[[ TEXT FOR ANALYSIS, beginning ]]

By Robert Cooke
The first member of a new family of ultra-tiny microbes, smaller than known bacteria, was recently captured in scalding-hot water jetting up through the sea floor near Iceland, scientists said. It is unlike any other creature known.
What the German research team is calling "a new, nano-sized hyperthermophilic archaeon" is tinier than the smallest known living organisms, mycoplasma.
Still, it is larger than those semi-living things, the viruses. So it seems to represent a class of its own.
Because it has only about half a million links in its chain of genetic material, the researchers said, the new microbe "is close to the theoretical minimum genome size for a living being".
At a mere 400 millionths of a millimetre across, more than 6million would fit on the head of a pin.
The microbes are classified as Archaea - one of the three giant branches of life that also include bacteria and eukaryotes, organisms with cell nuclei.
Archaea are genetically different from bacteria and many are "extremophiles" that live in the most extreme environments on Earth.
But although Archaea include some very strange primitive life forms, the new group is odder than anything found before and thought to comprise a new category within the domain.
The discovery was announced by Harald Huber, Karl Stetter and their colleagues at the University of Regensburg, Germany, and Verena Wimmer at the Max Planck Institute in Heidelberg, Germany, in the journal Nature.

[[ TEXT FOR ANALYSIS, end ]]
[[ SOURCE MATERIAL, beginning ]]

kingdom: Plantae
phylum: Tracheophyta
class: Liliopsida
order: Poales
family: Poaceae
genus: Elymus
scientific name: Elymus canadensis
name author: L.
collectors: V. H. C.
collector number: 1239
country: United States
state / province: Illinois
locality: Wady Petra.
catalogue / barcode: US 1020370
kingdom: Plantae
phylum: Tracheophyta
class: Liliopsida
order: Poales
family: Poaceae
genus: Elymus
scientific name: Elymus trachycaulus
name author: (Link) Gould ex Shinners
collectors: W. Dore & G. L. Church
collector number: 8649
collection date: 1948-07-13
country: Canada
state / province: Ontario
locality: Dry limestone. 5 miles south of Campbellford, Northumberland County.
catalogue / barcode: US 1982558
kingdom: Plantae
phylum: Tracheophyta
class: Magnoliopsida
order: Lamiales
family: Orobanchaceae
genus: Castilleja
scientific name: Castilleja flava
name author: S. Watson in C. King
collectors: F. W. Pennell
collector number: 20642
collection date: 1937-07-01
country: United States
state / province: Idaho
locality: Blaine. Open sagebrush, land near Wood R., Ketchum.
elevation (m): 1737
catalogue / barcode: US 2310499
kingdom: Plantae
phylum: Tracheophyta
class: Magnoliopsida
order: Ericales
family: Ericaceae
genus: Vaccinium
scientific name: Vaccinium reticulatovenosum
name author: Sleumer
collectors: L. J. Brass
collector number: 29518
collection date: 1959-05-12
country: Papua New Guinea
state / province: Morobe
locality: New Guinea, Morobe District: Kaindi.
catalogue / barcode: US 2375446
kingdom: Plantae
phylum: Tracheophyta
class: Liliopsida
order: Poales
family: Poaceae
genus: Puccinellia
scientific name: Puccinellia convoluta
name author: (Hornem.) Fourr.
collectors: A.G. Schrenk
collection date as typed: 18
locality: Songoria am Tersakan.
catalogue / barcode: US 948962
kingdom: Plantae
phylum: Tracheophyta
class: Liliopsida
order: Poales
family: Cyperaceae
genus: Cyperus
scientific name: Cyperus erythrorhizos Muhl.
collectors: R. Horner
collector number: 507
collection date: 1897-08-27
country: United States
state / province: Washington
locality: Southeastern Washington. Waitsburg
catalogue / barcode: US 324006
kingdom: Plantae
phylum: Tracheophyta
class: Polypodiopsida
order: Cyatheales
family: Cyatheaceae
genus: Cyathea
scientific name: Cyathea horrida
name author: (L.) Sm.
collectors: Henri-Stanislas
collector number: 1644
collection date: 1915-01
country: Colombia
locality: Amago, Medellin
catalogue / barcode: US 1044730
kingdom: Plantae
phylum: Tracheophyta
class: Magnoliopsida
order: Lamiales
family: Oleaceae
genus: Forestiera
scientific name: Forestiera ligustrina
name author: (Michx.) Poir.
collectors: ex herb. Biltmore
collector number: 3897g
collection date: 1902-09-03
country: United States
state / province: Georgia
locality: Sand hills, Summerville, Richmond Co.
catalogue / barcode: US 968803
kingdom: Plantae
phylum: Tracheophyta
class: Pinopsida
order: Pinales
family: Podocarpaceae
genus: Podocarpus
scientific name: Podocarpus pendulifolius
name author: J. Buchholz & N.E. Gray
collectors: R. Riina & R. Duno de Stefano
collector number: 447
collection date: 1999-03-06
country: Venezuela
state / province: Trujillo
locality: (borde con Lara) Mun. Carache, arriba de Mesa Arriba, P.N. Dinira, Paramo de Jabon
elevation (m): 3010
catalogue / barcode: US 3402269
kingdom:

[[ SOURCE MATERIAL, end ]]

EXERCISE SET →
[1] In the microbe article, in which journal was the discovery announced?
[2] Copy the microbe article word for word, from "At a mere 400" up to and including "with cell nuclei.".
These records come from a separate source, unconnected to the microbe article.

RESPONSES TO THE TASKS →
[1] Nature

[2]
At a mere 400 millionths of a millimetre across, more than 6million would fit on the head of a pin.
The microbes are classified as Archaea - one of the three giant branches of life that also include bacteria and eukaryotes, organisms with cell nuclei.